Grillo, l’uomo della provvidenza, il traghettatore (a nuoto) della antipolitica, la sua battaglia l’ha praticamente già vinta. Ma cosa ne sarà, in periferia, dei grillini? Ma soprattutto: riuscirà il centrosinistra spompato dalle eterne  lotte intestine a vincere in scioltezza la prossima tornata elettorale? E ancora. Massimo Pironi otterrà la nomination  per una seconda candidatura? Oppure, come sembra nelle ultime settimane, qualcuno potrebbe  fermarlo a un passo dal traguardo? Mai come ora la situazione politica è stata tanto confusa. Il crollo del sistema partitico travolgerà anche i ras della politica  locale. Guardiamo a  Riccione. Il Pdl è praticamente evaporato. Non c’è traccia di una battaglia, un intervento, il segno della presenza. Sarà per questa ragione che nel Pd hanno deciso di fare  tutto da soli: maggioranza e opposizione, con Pironi sempre più in balìa  della corrente, costretto a vivacchiare senza portare a casa nulla di consistente da rivendere agli elettori nel 2014. Se ci arriverà da candidato, nel 2014. I rischi ci sono, stando almeno  ai rumors del partito, alla mai sopita ostilità verso il sindaco manifestata dai dirigenti, alle scorribande dei ‘galliani’. Non è un caso il re-ingresso di Galli stesso nella segreteria del partito, dopo l’esilio dorato a Rimini.
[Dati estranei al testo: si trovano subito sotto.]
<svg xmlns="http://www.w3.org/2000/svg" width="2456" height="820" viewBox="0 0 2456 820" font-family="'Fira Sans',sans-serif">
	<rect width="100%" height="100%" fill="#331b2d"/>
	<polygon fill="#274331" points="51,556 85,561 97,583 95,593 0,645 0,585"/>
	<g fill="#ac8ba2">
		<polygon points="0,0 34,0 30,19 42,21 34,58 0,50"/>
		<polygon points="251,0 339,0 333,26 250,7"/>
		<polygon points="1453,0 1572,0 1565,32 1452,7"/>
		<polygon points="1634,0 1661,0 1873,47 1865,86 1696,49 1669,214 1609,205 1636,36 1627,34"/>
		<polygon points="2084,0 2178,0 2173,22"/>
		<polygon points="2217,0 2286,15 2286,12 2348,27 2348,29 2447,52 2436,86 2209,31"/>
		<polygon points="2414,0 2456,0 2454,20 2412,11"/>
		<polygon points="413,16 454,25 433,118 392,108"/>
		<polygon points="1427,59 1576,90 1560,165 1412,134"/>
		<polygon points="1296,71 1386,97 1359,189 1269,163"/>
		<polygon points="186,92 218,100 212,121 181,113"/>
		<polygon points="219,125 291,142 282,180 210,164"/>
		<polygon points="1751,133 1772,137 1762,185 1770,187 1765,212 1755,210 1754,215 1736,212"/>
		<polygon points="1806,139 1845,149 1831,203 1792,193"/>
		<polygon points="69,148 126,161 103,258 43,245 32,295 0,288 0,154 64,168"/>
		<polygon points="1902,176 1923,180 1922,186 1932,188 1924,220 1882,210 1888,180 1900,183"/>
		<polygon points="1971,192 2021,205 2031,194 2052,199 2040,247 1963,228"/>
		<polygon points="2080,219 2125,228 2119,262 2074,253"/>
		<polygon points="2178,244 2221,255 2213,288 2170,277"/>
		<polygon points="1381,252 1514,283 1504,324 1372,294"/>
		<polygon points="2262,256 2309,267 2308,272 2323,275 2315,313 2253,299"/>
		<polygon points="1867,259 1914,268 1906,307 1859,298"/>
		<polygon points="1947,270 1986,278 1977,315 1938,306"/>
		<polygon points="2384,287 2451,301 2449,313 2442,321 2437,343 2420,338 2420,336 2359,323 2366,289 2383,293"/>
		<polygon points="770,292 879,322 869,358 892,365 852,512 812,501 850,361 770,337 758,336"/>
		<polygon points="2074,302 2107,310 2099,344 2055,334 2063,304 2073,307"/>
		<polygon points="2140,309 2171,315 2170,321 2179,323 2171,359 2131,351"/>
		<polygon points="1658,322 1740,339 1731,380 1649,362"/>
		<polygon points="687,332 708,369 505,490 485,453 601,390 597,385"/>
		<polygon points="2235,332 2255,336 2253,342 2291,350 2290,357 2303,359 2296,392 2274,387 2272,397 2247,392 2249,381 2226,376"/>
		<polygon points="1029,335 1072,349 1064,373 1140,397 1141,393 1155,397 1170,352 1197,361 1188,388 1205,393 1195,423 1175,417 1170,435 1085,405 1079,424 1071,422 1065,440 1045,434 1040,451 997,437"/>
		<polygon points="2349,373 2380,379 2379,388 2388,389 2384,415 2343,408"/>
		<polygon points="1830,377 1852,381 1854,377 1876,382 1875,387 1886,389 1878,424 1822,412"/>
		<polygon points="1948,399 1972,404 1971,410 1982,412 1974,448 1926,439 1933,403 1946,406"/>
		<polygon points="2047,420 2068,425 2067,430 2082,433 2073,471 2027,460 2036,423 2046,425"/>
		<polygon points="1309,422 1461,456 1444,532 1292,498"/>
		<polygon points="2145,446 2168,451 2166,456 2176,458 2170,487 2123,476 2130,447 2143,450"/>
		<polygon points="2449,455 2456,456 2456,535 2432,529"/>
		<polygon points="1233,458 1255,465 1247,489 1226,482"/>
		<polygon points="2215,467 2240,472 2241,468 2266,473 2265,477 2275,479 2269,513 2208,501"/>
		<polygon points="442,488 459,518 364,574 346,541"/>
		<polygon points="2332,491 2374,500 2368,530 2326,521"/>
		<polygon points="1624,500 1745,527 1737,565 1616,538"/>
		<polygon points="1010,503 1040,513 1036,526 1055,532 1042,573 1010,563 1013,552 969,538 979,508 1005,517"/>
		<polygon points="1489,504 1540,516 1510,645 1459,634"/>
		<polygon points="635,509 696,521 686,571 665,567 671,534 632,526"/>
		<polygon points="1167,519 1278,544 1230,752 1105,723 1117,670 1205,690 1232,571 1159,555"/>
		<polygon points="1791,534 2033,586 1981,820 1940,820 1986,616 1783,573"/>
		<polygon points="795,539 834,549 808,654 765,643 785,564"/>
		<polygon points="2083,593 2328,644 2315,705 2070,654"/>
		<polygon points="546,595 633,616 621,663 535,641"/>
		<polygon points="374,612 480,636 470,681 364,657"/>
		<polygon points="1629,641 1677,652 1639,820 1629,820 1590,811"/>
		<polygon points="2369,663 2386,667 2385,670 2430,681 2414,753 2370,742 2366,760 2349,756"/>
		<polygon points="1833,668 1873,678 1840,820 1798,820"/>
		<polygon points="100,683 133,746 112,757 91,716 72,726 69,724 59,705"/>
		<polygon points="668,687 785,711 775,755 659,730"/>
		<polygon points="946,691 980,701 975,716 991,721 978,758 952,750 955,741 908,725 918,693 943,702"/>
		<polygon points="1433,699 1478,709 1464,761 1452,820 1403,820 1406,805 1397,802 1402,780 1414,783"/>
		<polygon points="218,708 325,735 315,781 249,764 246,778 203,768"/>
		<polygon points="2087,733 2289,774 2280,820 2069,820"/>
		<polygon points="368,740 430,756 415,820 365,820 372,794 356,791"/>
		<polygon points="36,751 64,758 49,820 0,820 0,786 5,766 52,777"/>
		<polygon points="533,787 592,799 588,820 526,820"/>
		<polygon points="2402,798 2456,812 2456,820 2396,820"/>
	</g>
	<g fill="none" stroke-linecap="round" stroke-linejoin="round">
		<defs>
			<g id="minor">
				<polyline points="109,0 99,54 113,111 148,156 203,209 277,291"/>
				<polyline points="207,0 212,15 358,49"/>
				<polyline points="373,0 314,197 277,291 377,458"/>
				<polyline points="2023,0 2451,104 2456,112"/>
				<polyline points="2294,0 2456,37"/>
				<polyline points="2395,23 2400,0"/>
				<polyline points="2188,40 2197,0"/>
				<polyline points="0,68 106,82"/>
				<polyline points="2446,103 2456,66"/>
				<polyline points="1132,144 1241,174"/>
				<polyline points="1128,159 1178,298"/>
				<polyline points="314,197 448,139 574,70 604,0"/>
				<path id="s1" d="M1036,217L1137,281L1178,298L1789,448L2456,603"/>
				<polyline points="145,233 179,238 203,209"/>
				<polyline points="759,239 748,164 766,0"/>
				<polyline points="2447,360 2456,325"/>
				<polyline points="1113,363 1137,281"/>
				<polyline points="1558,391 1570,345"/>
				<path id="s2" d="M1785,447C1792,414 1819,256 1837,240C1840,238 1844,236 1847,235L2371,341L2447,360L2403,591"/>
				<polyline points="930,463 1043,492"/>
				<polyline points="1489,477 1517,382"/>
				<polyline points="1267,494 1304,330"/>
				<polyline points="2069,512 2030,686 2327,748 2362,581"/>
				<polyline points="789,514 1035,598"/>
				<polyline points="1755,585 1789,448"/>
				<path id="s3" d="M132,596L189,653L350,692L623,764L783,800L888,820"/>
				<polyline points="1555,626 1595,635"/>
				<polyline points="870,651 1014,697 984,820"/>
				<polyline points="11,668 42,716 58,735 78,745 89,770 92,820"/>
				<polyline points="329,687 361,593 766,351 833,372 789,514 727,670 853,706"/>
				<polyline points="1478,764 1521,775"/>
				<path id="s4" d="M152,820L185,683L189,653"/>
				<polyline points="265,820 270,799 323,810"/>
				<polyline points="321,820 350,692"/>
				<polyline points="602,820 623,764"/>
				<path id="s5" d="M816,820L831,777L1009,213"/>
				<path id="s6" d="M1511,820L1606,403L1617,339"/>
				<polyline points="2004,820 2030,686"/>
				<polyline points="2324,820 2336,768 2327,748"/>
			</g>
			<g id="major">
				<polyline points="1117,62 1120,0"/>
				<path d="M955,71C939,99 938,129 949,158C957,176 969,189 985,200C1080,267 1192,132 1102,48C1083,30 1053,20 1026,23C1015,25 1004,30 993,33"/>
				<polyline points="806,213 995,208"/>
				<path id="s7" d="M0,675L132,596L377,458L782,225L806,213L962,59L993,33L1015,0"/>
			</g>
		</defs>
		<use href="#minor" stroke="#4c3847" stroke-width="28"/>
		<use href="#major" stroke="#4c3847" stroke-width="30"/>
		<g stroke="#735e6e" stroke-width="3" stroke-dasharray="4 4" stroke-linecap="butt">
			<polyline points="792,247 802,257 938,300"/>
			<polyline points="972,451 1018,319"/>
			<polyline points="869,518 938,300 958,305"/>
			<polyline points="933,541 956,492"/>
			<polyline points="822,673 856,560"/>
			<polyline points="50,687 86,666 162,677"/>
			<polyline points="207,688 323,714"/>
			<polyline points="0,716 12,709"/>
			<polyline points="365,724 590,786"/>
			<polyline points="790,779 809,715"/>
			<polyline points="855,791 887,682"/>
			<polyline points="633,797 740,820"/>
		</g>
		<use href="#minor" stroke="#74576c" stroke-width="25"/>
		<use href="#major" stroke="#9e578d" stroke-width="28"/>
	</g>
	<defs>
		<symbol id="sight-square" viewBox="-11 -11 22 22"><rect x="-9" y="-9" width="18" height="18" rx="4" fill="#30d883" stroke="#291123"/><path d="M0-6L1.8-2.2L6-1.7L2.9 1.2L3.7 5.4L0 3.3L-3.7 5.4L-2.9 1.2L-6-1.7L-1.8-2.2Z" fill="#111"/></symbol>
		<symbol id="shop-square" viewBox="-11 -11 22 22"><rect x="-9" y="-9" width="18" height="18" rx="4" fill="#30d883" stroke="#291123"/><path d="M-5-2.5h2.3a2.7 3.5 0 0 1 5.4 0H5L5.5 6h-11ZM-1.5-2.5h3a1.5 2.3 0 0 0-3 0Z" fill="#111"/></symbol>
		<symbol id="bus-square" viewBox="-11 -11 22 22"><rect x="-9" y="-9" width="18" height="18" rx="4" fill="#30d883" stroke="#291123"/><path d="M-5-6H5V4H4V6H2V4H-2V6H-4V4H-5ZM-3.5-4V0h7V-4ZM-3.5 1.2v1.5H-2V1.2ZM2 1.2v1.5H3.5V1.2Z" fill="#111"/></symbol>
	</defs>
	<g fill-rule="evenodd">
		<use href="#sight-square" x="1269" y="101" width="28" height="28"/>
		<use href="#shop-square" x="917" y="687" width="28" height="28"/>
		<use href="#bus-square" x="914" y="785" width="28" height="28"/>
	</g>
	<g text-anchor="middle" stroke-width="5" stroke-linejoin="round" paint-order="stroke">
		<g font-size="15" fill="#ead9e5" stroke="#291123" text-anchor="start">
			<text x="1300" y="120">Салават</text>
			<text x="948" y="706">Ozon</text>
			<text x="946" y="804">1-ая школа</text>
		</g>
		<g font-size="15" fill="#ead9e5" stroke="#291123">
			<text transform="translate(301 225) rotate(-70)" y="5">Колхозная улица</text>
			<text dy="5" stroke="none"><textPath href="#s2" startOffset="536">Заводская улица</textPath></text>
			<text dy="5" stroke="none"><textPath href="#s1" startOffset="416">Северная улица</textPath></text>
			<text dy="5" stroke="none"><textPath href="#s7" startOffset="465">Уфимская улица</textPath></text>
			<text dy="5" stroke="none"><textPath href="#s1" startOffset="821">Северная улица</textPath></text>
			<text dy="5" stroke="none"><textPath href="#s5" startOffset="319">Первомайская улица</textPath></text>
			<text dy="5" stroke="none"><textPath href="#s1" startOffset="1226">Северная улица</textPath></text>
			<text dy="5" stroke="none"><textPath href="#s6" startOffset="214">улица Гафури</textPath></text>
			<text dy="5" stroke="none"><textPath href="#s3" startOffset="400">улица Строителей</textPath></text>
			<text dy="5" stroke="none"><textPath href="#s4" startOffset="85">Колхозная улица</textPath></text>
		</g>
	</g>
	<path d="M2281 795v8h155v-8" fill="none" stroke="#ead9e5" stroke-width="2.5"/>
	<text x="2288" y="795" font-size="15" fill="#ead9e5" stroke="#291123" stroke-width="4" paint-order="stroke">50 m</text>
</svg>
Anche perché Galli, fra qualche mese, dovrà rinunciare alla poltrona di assessore per cessata attività della Provincia.  E un Galli in fila all’ufficio di collocamento impensierisce non poco il sindaco. Che, dal canto suo,  non sfonda tra gli elettori. Anzi, l’indice di gradimento sarebbe in picchiata. Musica per le orecchie dei giovani  capi del Pd, che non vedono l’ora di dare il benservito senza tanti complimenti all’«usurpatore». Stavolta Pironi non potrà contare sulla società civile che l’ha sostenuto nella campagna delle primarie, vinte grazie al contributo di tanti non-elettori, rimasti poi delusi dalla ‘primavera’ mancata dal sindaco. Sullo sfondo si staglia il colosso grillino, un gigante   che macina consensi ma non ha ancora le gambe (e soprattutto le facce) per farsi largo. Ma arriveranno, e allora saranno dolori per la sinistra come per il Pdl. Prima di allora c’è soltanto da capire cosa accadrà a livello nazionale con le Politiche, ma  i segnali per la attuale classe dirigente suonano come campane a morto.